Die soziale Zumutbarkeit einer Verweisungstätigkeit richtet sich somit nach der Wertigkeit des Hauptberufs. Dieser bestimmt sich in der Regel nach der letzten versicherungspflichtigen Beschäftigung oder Tätigkeit, von der auch bei nur kurzfristiger Ausübung auszugehen ist, wenn sie zugleich die qualitativ höchste im Berufsleben des Versicherten gewesen ist. Dies war im Fall des Klägers die bis Ende Mai 2002 ausgeübte Tätigkeit als Pförtner. Auf den erlernten Beruf des Drehers kann nicht abgestellt werden, da der Kläger sich von diesem Beruf gelöst hat. Anlässlich einer Begutachtung auf der Ärztlichen Dienstelle der Beklagten im Jahr 2001 durch Dr. Sch. hat der Kläger angegeben, er sei bereits 1995 vom Bereich der Messtechnik in die Werkzeugschleiferei versetzt worden.
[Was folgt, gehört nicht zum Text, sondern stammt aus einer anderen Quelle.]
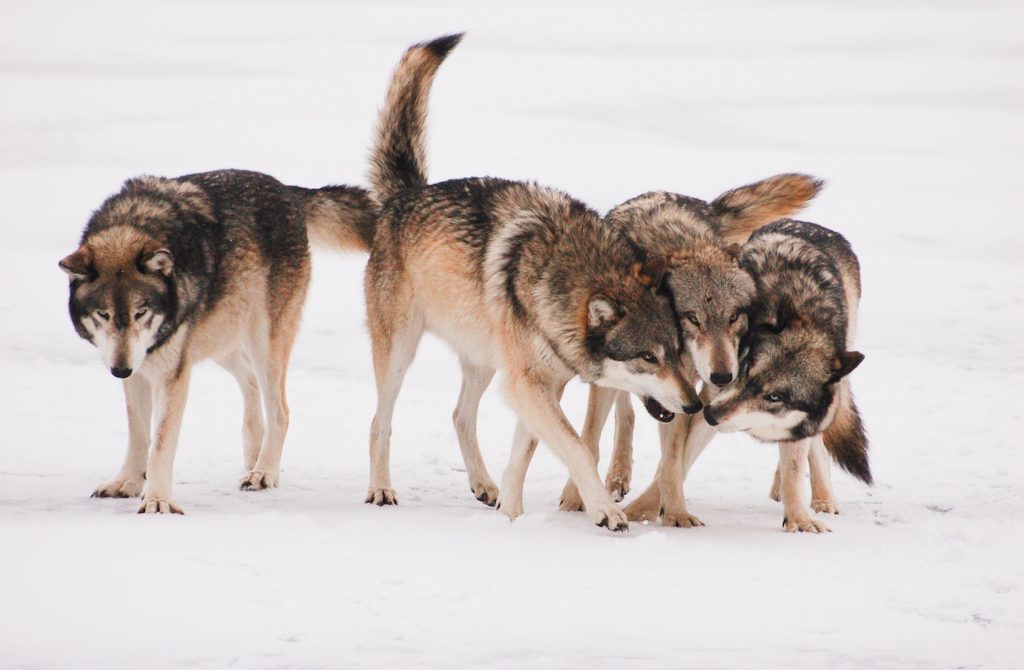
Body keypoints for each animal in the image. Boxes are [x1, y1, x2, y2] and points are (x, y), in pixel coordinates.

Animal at [60, 169, 375, 513]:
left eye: (140, 312)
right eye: (103, 314)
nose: (119, 371)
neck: (135, 223)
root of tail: (287, 189)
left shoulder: (171, 373)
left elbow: (160, 444)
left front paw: (158, 500)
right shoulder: (140, 368)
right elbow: (139, 434)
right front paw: (127, 482)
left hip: (262, 343)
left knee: (280, 411)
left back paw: (264, 472)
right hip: (218, 341)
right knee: (250, 386)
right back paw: (254, 459)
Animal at [363, 33, 701, 531]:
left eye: (677, 352)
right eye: (647, 357)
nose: (695, 405)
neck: (565, 275)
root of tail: (406, 194)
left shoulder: (541, 384)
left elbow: (524, 454)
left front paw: (512, 517)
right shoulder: (528, 384)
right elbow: (577, 446)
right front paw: (605, 510)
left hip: (483, 361)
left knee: (460, 414)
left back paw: (483, 485)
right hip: (400, 352)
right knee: (380, 421)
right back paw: (381, 489)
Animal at [556, 177, 824, 520]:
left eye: (734, 316)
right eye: (693, 318)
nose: (722, 377)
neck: (683, 244)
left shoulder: (686, 390)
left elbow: (672, 457)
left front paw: (675, 514)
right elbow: (589, 438)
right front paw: (574, 499)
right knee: (625, 413)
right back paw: (617, 477)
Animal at [624, 219, 870, 532]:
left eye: (774, 396)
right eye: (747, 370)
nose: (711, 414)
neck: (806, 311)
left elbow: (794, 469)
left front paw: (800, 520)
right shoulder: (712, 396)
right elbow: (679, 461)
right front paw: (642, 510)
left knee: (815, 443)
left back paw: (822, 499)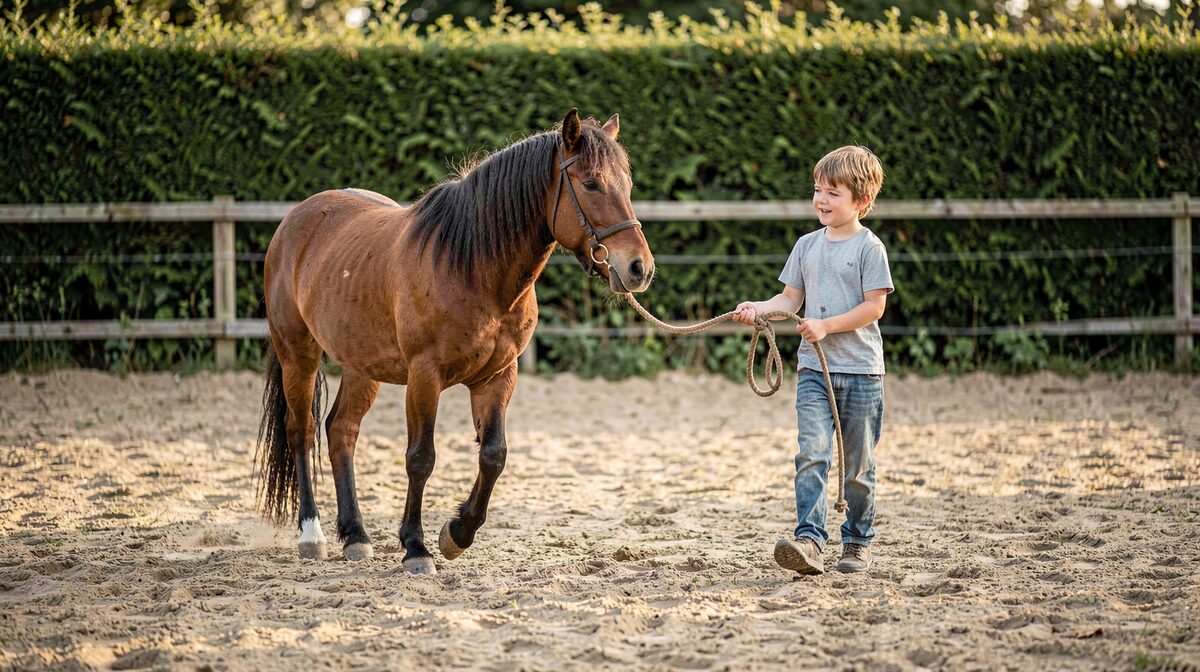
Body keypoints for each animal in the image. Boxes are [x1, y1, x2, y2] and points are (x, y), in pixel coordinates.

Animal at [255, 109, 654, 574]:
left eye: (627, 184)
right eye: (590, 184)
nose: (639, 268)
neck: (472, 265)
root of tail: (295, 221)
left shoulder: (498, 376)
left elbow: (494, 455)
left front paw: (457, 533)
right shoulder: (424, 376)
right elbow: (420, 458)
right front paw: (416, 547)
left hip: (361, 365)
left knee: (341, 430)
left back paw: (355, 536)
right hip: (298, 353)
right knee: (300, 431)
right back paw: (312, 535)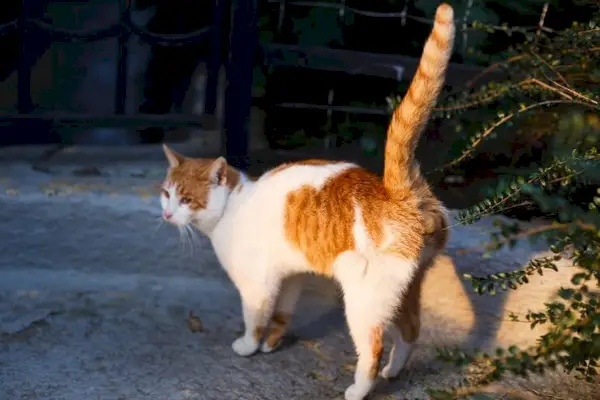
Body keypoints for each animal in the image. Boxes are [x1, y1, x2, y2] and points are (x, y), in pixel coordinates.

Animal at [159, 3, 454, 400]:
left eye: (186, 199)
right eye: (166, 192)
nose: (166, 213)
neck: (236, 205)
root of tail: (396, 191)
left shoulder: (257, 283)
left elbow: (255, 317)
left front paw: (249, 346)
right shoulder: (291, 274)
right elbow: (282, 313)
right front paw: (273, 343)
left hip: (364, 300)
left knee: (373, 348)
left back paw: (360, 388)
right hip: (402, 292)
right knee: (410, 330)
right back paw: (394, 371)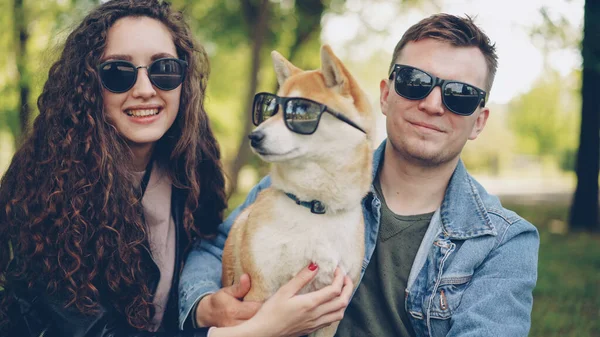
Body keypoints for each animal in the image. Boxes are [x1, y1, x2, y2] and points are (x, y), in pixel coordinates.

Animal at [223, 44, 372, 336]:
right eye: (270, 109)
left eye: (300, 111)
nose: (254, 136)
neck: (315, 207)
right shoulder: (259, 293)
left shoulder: (331, 311)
Nachdem auch in diesem Bereich Personal reduziert worden sei, weil viele Werkzeuge nicht mehr nachgeschliffen, sondern nach Gebrauch ausgemustert wurden, sei er ab 1997 als Pförtner eingesetzt worden (Bl 123 der Verwaltungsakte). Für den Senat ist damit erwiesen, dass die Umsetzung des Klägers nicht auf gesundheitlichen Gründen beruhte. Die vom Kläger verrichtete Arbeit als Pförtner ist dem unteren Bereich der Ungelernten zuzuordnen, was sich schon daran zeigt, dass der Kläger diese Tätigkeit ohne längere Anlernzeit hat bewältigen können. Damit genießt der Kläger keinen Berufsschutz, er kann auf alle Tätigkeiten des allgemeinen Arbeitsmarktes verwiesen werden.

Die Kostenentscheidung beruht auf § 193 SGG.

Gründe für eine Zulassung der Revision liegen nicht vor.